Task instructions:
Count the lines in the rows below that contain the string "roll", treating uppercase and lowercase as distinct, and give only the number.

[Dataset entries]
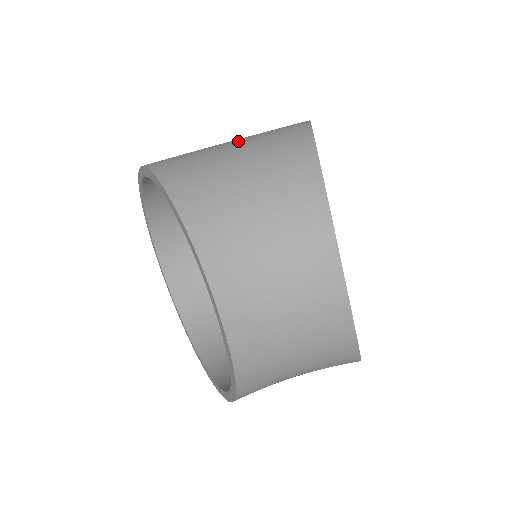
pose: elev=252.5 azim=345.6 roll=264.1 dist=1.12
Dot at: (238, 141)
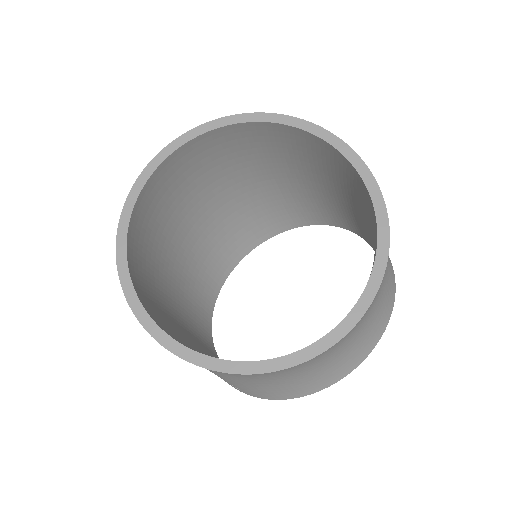
Dot at: occluded
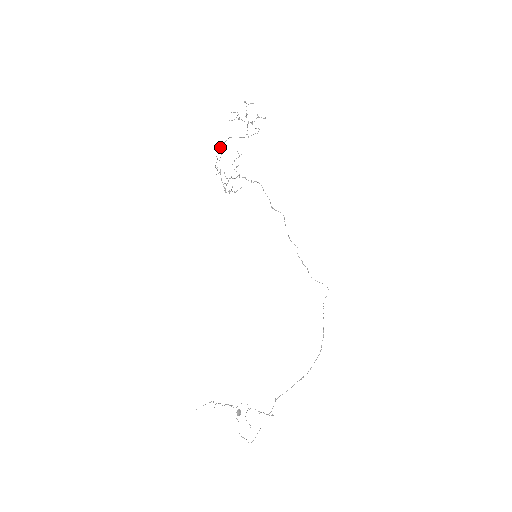
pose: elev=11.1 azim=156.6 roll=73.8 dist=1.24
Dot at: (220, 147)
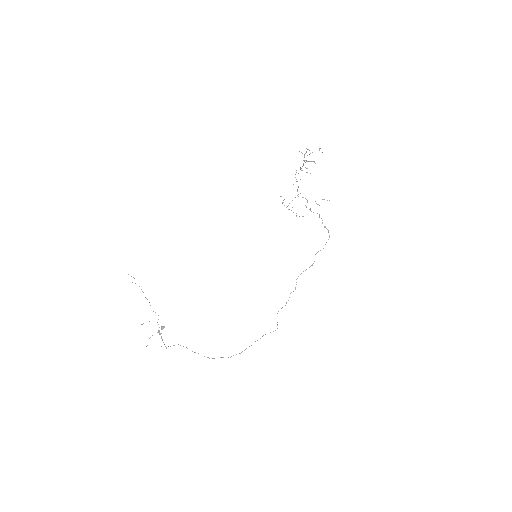
Dot at: occluded
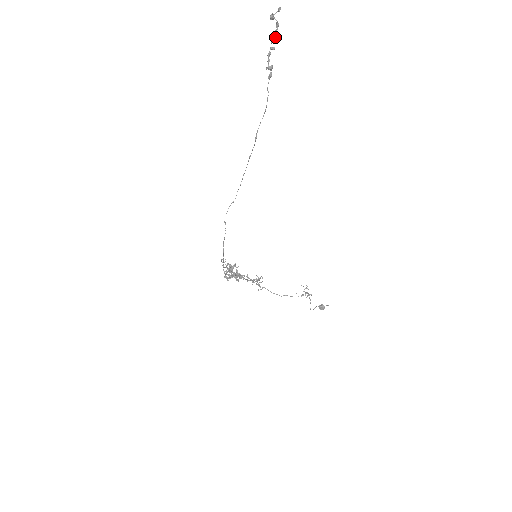
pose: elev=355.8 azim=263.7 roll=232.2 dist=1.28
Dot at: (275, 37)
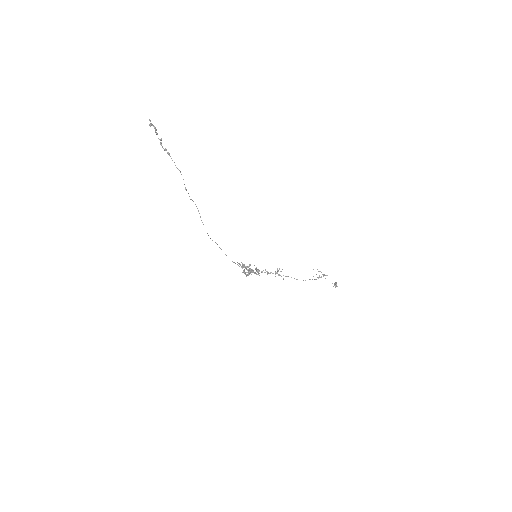
Dot at: (157, 134)
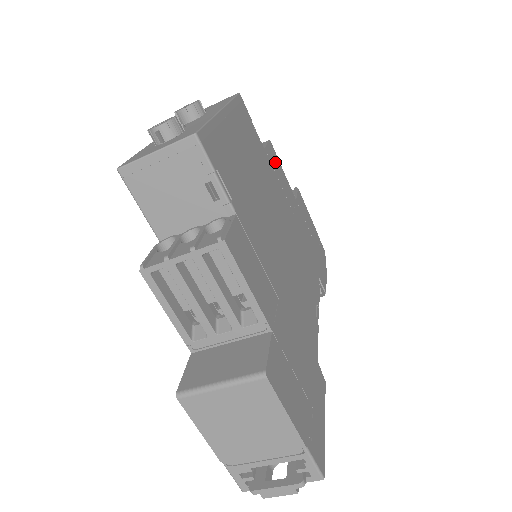
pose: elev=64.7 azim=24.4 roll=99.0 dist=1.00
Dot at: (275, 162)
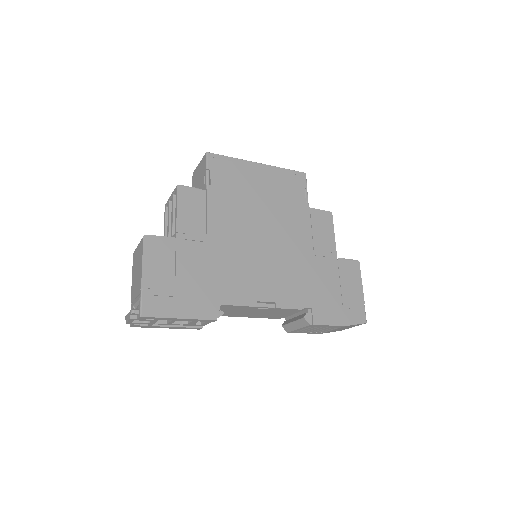
Dot at: (322, 222)
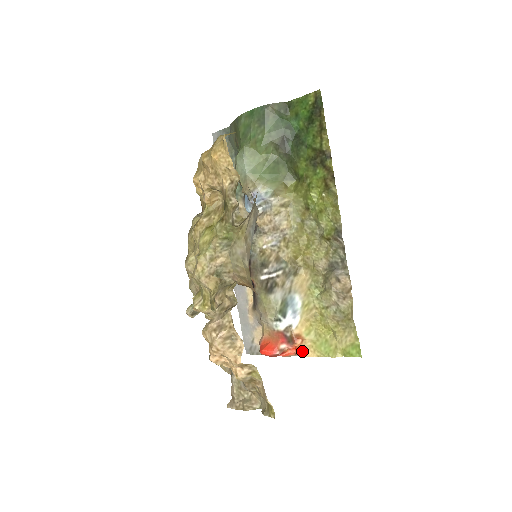
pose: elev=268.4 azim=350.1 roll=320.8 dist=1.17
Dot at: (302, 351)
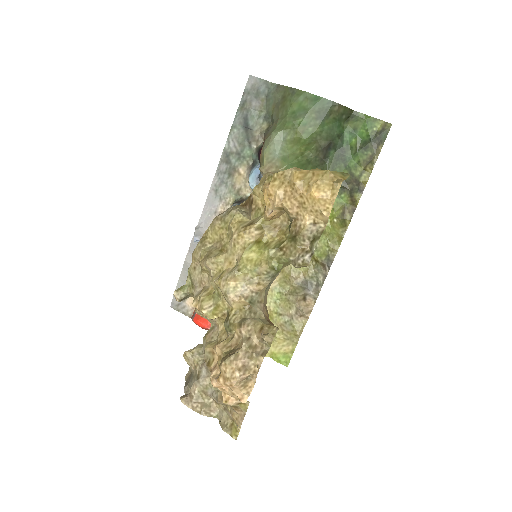
Dot at: occluded
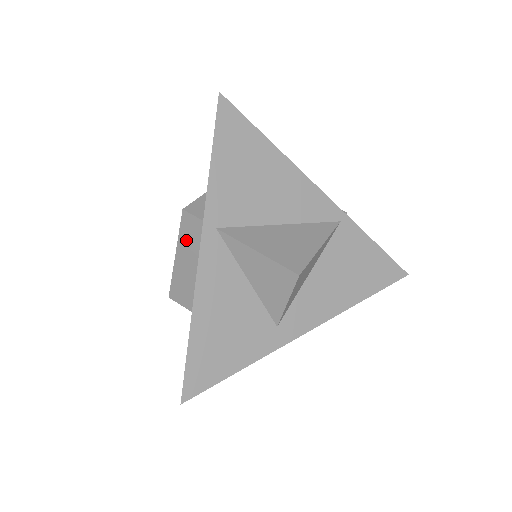
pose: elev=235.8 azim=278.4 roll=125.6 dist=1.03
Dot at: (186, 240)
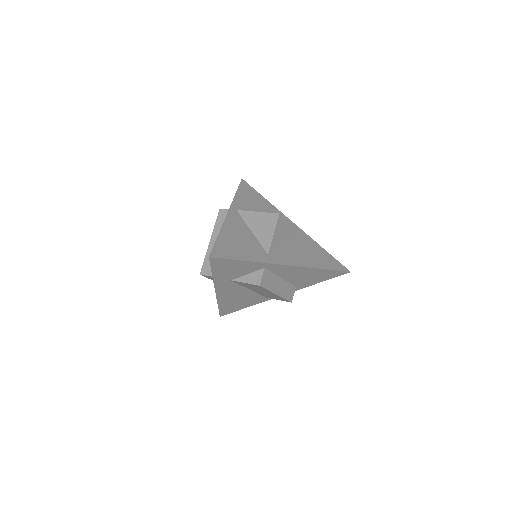
Dot at: (219, 226)
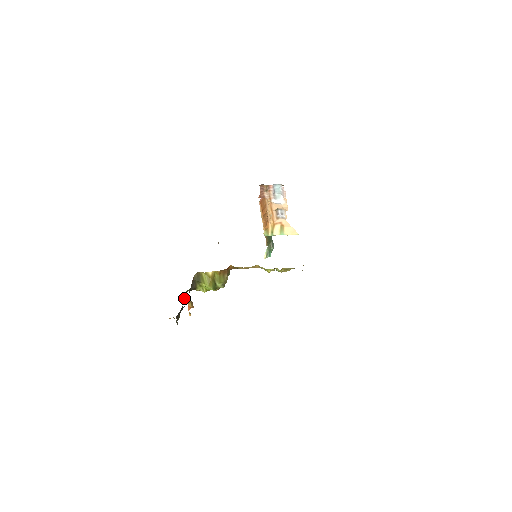
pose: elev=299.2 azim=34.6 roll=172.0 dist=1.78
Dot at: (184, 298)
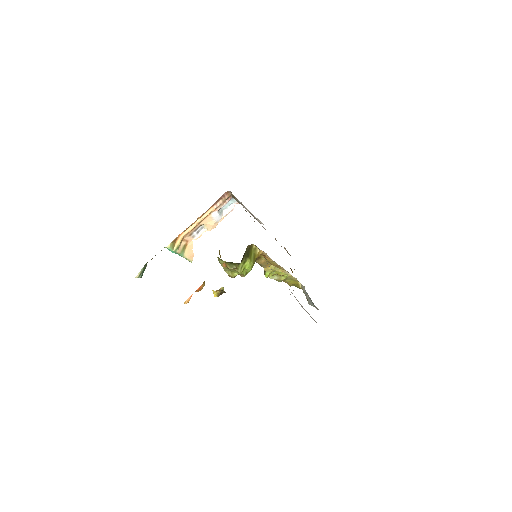
Dot at: occluded
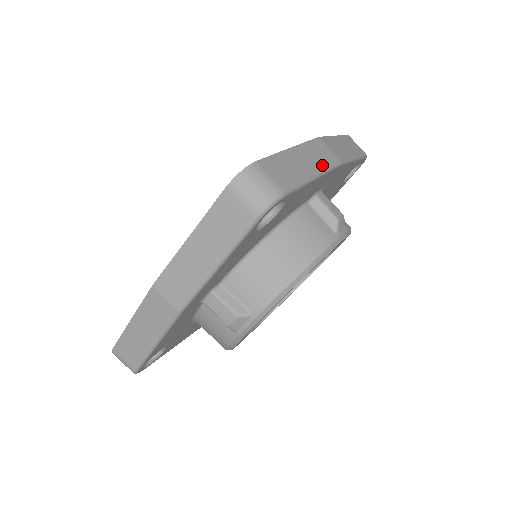
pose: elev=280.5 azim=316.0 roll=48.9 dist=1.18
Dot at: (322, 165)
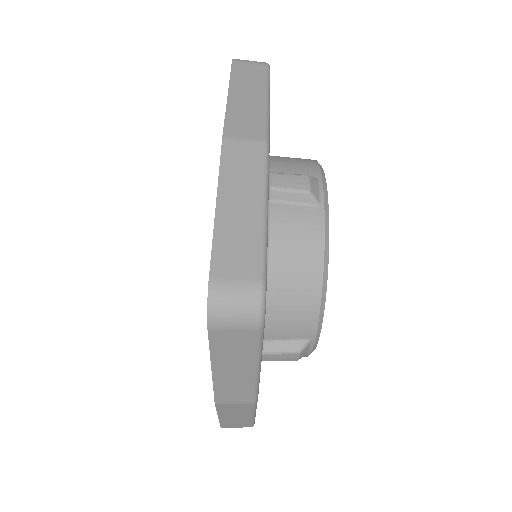
Dot at: (258, 180)
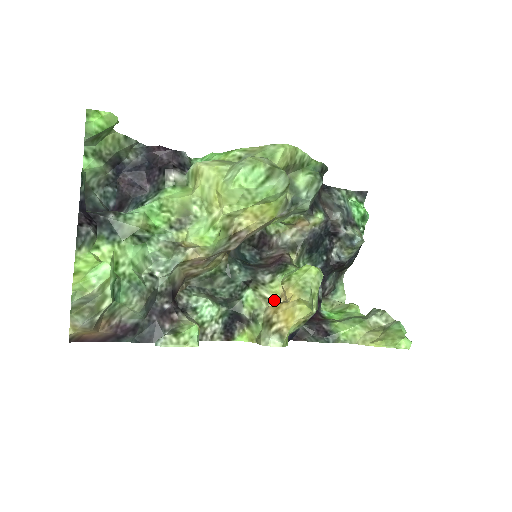
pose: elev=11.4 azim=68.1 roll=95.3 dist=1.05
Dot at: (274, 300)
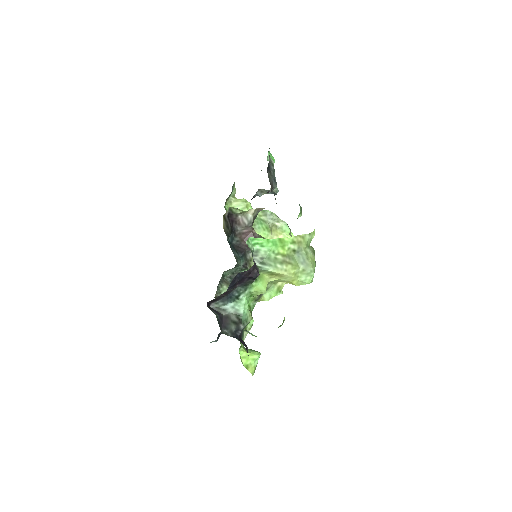
Dot at: occluded
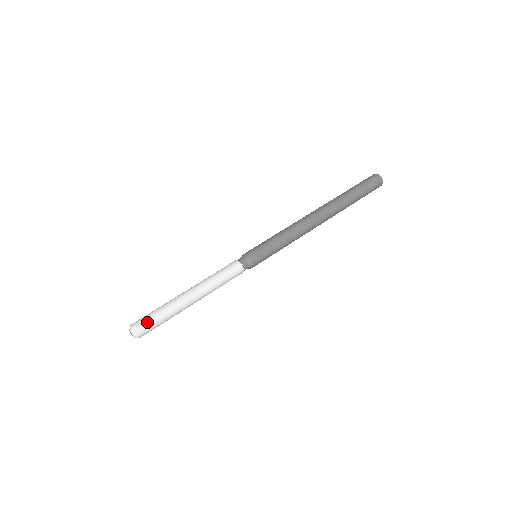
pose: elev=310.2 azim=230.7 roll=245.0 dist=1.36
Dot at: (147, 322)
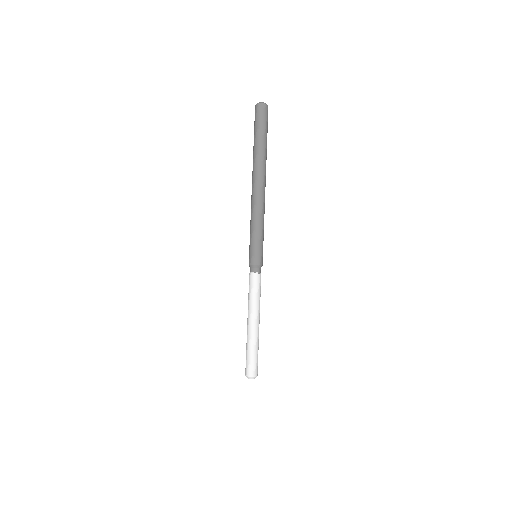
Dot at: (250, 366)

Reply to the exercise:
10